Enriching your events with important metadata

When considering the application of event sourcing it’s quite common to allow a common part for all the events, the metadata. Various stores handle it in separate but common ways. EventStore lets you append the metadata with events. The same you can do with NEventStore using headers. But what information can be useful to store in the metadata, which info is worth to store despite the fact that it was not captured in the creation of the model?

Audit data

The most common case considered by various lists and blog posts are audit data. This set of data can be described as:

  1. who? – simply store the user id of the action invoker
  2. when? – the timestamp of the action and the event(s)
  3. why? – the serialized intent/action of the actor

That’s an obvious choice and you can easily find examples filled with repartitioning by the who or gather event in a time frame or window as it’s done in the complex event processing. But is there something more one could store? Is it there any particular set of additional dimensions that are worth to remember?

Important metadata

The event sourcing deals with the effect of the actions. An action executed on a state results in an action according to the current implementation. Wait. The current implementation? Yes, the implementation of your aggregate can change and it will either because of bug fixing or introducing new features. Wouldn’t it be nice if the version, like a commit id (SHA1 for gitters) or a semantic version could be stored with the event as well? Imagine that you published a broken version and your business sold 100 tickets before fixing a bug. It’d be nice to be able which events were created on the basis of the broken implementation. Having this knowledge you can easily compensate transactions performed by the broken implementation.

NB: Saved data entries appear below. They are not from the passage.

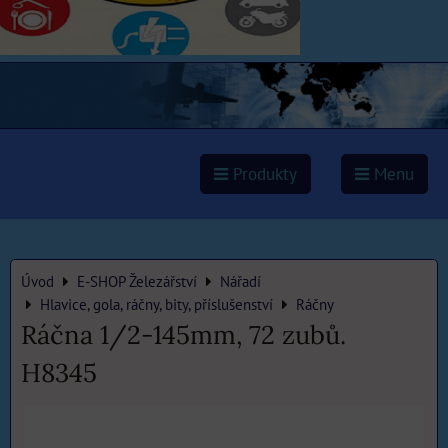
Produkty
Menu
Úvod
E-SHOP Železářství
Nářadí
Hlavice, gola, ráčny, bity, příslušenství
Ráčny
Ráčna 1/2-145mm, 72 zubů.
H8345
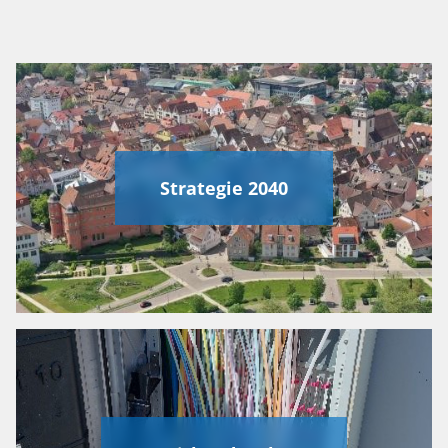
Strategie 2040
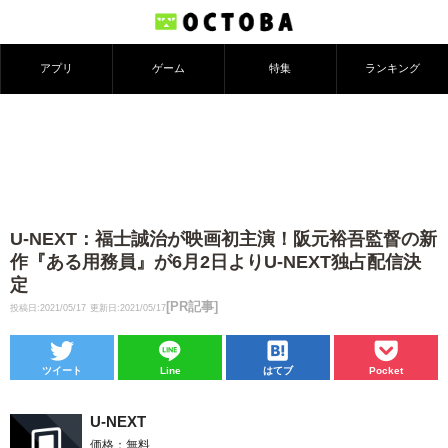
アプリ
ゲーム
特集
ランキング
U-NEXT：福士誠治が映画初主演！阪元裕吾監督の新
作『ある用務員』が6月2日よりU-NEXT独占配信決
定
[PR記事]
投稿日:2021/05/17
更新日:2021/05/17
ツイート
Line
はてブ
Pocket
U-NEXT
価格：無料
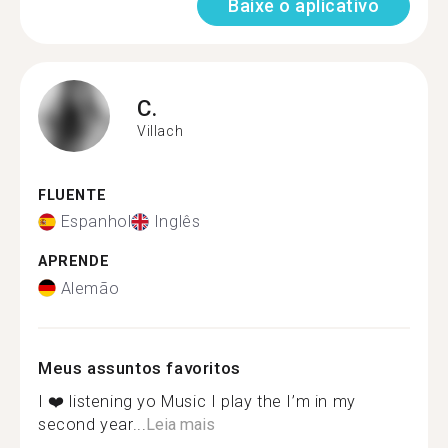
Baixe o aplicativo
C.
Villach
FLUENTE
Espanhol
Inglês
APRENDE
Alemão
Meus assuntos favoritos
I ❤️ listening yo Music I play the I’m in my
second year...
Leia mais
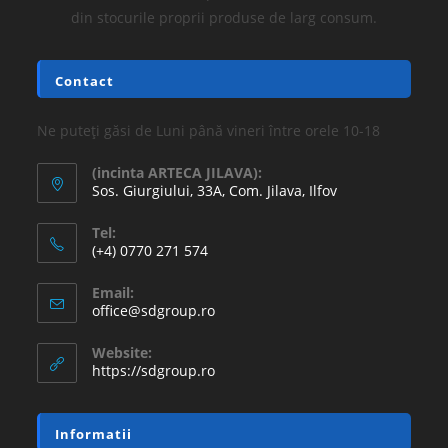
din stocurile proprii produse de larg consum.
Contact
Ne puteți găsi de Luni până vineri între orele 10-18
(incinta ARTECA JILAVA):
Sos. Giurgiului, 33A, Com. Jilava, Ilfov
Tel:
(+4) 0770 271 574
Email:
office@sdgroup.ro
Website:
https://sdgroup.ro
Informatii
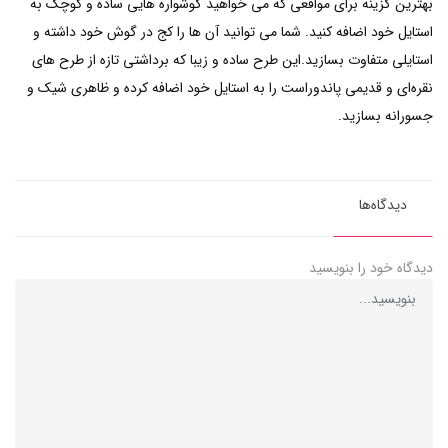
بهترین گزینه برای مواقعی که می خواهید گوشواره هایی ساده و کوچک به
استایل خود اضافه کنید. شما می توانید آن ها را کج در گوش خود داشته و
استایلی متفاوت بسازید.این طرح ساده و زیبا که برداشتی تازه از طرح های
نقره‌ای و قدیمی پاندوراست را به استایل خود اضافه کرده و ظاهری شیک و
جسورانه بسازید.
دیدگاه‌ها
دیدگاه خود را بنویسید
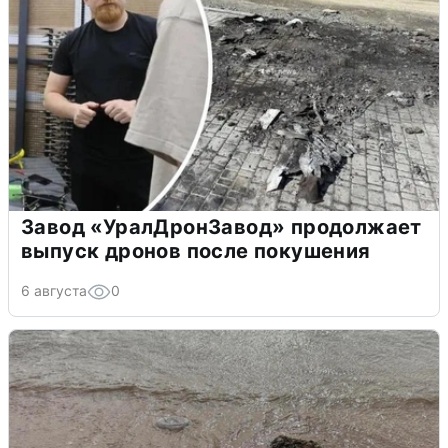
Завод «УралДронЗавод» продолжает
выпуск дронов после покушения
6 августа
0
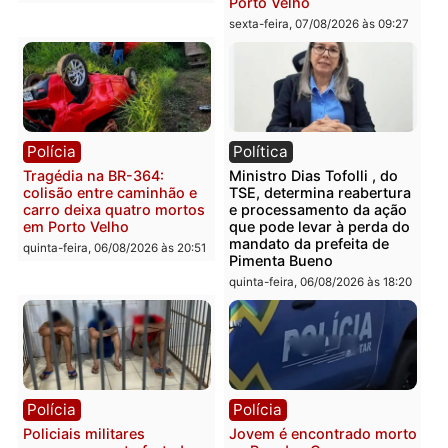
Polícia
Polícia
Casal é preso pela PRF
Polícia Civil deflagra
com mais de 72 quilos de
operação contra facção
mercúrio escondidos em
criminosa que atacava
estepe em Porto Velho
provedores de internet 
Rondônia
sexta-feira, 07/08/2026 às 09:38
sexta-feira, 07/08/2026 às 09:3
Polícia
Polícia
Homem é encontrado
Polícia Militar apreende
morto em residência no
explosivos e embarcaçã
bairro Colina Park em RO
durante patrulhamento
fluvial no Rio Madeira e
sexta-feira, 07/08/2026 às 09:30
Porto Velho
sexta-feira, 07/08/2026 às 09:2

It’s quite common to introduce canary releases, feature toggling and A/B tests for users. With automated deployment and small code enhancement all of the mentioned approaches are feasible to have on a project board. If you consider the toggles or different implementation coexisting in the very same moment, storing the version only may be not enough. How about adding information which features were applied for the action? Just create a simple set of features enabled, or map feature-status and add it to the event as well. Having this and the command, it’s easy to repeat the process. Additionally, it’s easy to result in your A/B experiments. Just run the scan for events with A enabled and another for the B ones.

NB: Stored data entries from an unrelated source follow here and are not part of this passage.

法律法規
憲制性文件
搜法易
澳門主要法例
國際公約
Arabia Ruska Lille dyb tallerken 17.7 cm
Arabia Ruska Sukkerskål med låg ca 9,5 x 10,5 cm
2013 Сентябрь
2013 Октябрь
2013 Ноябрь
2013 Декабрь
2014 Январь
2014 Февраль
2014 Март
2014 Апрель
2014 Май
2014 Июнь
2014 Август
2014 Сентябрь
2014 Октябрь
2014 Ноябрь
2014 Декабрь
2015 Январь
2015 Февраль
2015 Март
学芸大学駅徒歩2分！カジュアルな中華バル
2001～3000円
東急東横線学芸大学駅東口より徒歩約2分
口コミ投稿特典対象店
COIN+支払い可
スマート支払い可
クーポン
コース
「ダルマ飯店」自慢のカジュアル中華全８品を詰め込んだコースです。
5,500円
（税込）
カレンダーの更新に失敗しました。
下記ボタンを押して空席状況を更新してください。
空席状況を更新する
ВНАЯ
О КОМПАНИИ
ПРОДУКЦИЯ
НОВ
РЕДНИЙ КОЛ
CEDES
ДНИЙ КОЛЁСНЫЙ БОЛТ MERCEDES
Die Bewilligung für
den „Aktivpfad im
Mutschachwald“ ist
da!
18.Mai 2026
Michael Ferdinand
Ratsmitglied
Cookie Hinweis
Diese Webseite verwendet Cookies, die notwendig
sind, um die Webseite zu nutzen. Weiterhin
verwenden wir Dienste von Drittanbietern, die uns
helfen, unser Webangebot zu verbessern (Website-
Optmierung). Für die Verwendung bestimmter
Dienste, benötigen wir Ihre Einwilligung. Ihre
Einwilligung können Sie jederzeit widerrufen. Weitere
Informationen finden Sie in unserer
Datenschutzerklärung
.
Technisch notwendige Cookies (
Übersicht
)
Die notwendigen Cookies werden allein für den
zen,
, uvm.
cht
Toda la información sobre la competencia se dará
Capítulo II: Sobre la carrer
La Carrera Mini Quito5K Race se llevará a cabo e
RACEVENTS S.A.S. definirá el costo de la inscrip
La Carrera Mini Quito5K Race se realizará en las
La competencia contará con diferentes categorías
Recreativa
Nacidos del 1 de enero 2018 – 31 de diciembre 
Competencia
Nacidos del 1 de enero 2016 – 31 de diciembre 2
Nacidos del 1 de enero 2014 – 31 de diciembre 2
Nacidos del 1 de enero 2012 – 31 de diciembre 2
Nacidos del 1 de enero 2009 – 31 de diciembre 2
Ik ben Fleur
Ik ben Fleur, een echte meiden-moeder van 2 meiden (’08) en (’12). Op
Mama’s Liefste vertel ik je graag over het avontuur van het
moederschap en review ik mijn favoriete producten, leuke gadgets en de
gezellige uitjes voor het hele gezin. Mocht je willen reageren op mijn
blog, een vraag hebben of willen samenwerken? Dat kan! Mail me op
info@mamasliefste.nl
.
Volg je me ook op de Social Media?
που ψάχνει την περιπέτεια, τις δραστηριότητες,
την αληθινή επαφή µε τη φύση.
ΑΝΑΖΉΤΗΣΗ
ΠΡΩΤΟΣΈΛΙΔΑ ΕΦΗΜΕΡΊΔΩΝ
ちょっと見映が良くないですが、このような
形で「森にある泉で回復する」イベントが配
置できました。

Optimization (when needed)

If you think that this is too much, create a lookup for sets of versions x features. It’s not that big and is repeatable across many users, hence you can easily optimize storing the set elsewhere, under a reference key. You can serialize this map and calculate SHA1, put the values in a map (a table will do as well) and use identifiers to put them in the event. There’s plenty of options to shift the load either to the query (lookups) or to the storage (store everything as named metadata).

Summing up

If you create an event sourced architecture, consider adding the temporal dimension (version) and a bit of configuration to the metadata. Once you have it, it’s much easier to reason about the sources of your events and introduce tooling like compensation. There’s no such thing like too much data, is there?